## START Excerpt

Joining the Chorale are soprano Jennifer Paulino and baritone Daniel Cilli, both well-known performers with leading Bay Area symphonies and music groups. The chorale will be joined by the Monterey Bay Sinfonietta, an ensemble of strings and wind instruments. Ascending soprano lines that reach the stars, thundering progressions for bass and tenor voices, the intricate, unforgettable fugue sections—this oratorio has it all.

Basics of Brahms

Most of us old enough to remember life before the cell phone know a little something about Brahms: the beautiful lullaby and the somber funeral march—both of which were wildly popular during his lifetime, and beyond. A German composer, Brahms was born in 1833 in the middle of the Romantic era and, like many artists of the period, lived and worked in Vienna. A Romantic composer, Brahms explored the human response to nature and art, from the expressive to the sublime.

Finished at the end of the American Civil War, the mass was begun just as Brahms’ mentor, composer Robert Schumann, had died. The exquisite oratorio came into fruition a few years later upon the death of Brahms’ own mother. The task of writing the music became a very personal one for the popular composer, who composed its text in German, making it more accessible to those who sang it, as well as those who listened to the composition’s sweeping emotional arc.

## END Excerpt

» Exercise goal: Reproduce the passage of the Brahms excerpt between "Basics of Brahms" and "to the sublime.", inclusive, substituting "Berlin" for "Vienna". The listing is not needed.

## START Data excerpt

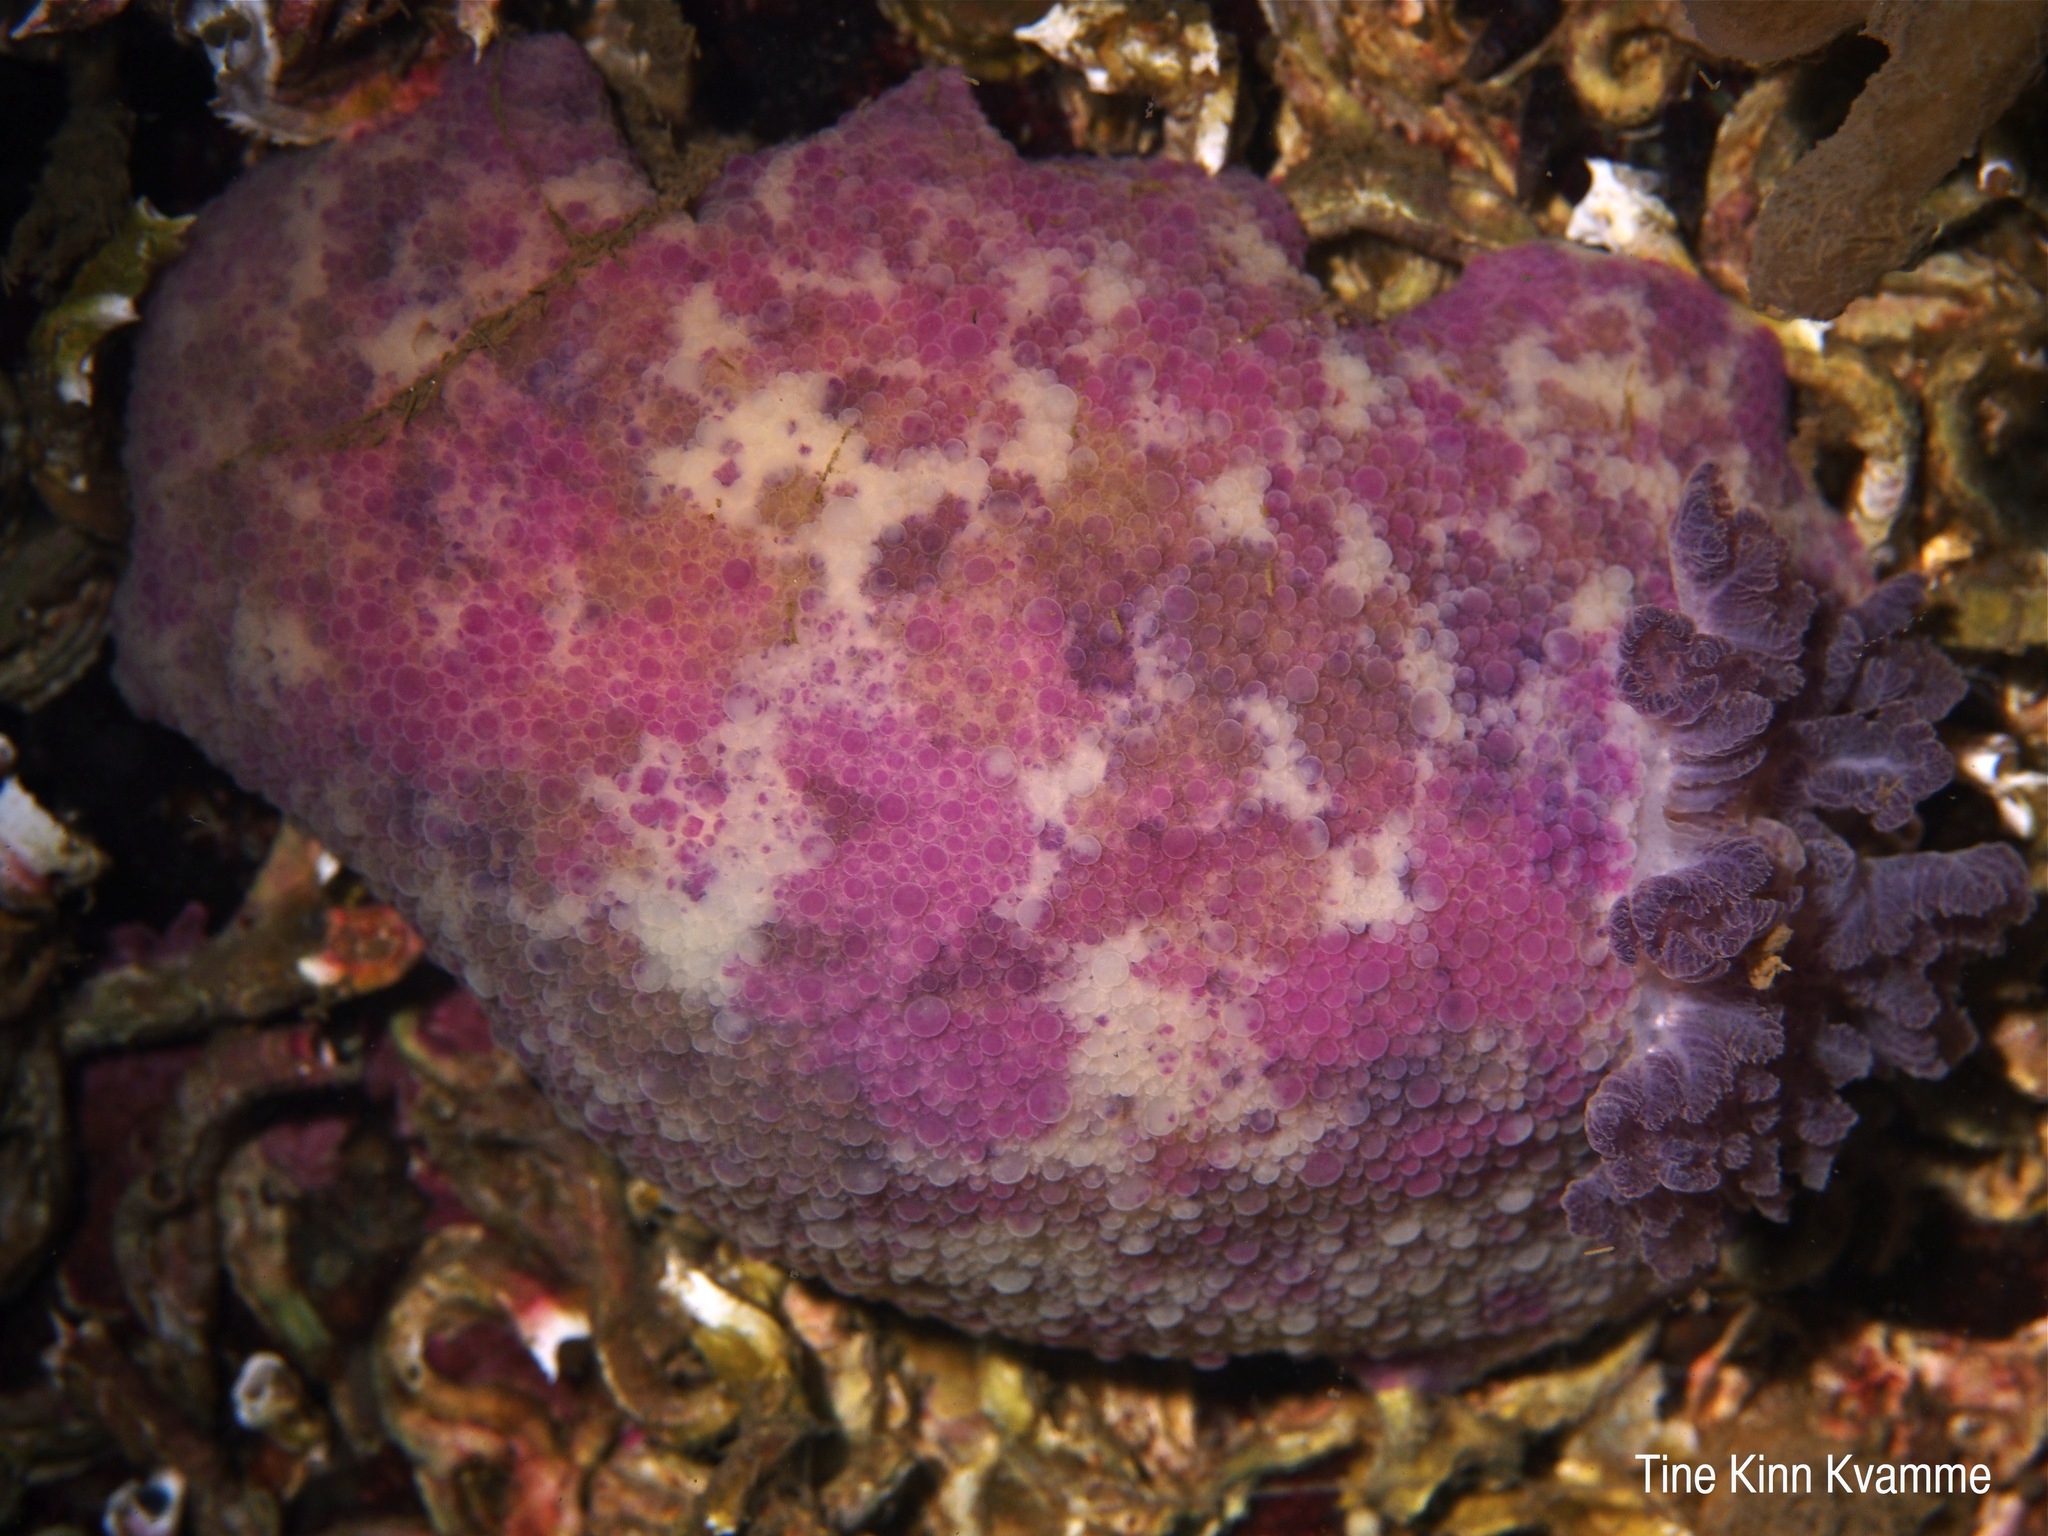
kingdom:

## END Data excerpt

» Answer to this task:
Basics of Brahms

Most of us old enough to remember life before the cell phone know a little something about Brahms: the beautiful lullaby and the somber funeral march—both of which were wildly popular during his lifetime, and beyond. A German composer, Brahms was born in 1833 in the middle of the Romantic era and, like many artists of the period, lived and worked in Berlin. A Romantic composer, Brahms explored the human response to nature and art, from the expressive to the sublime.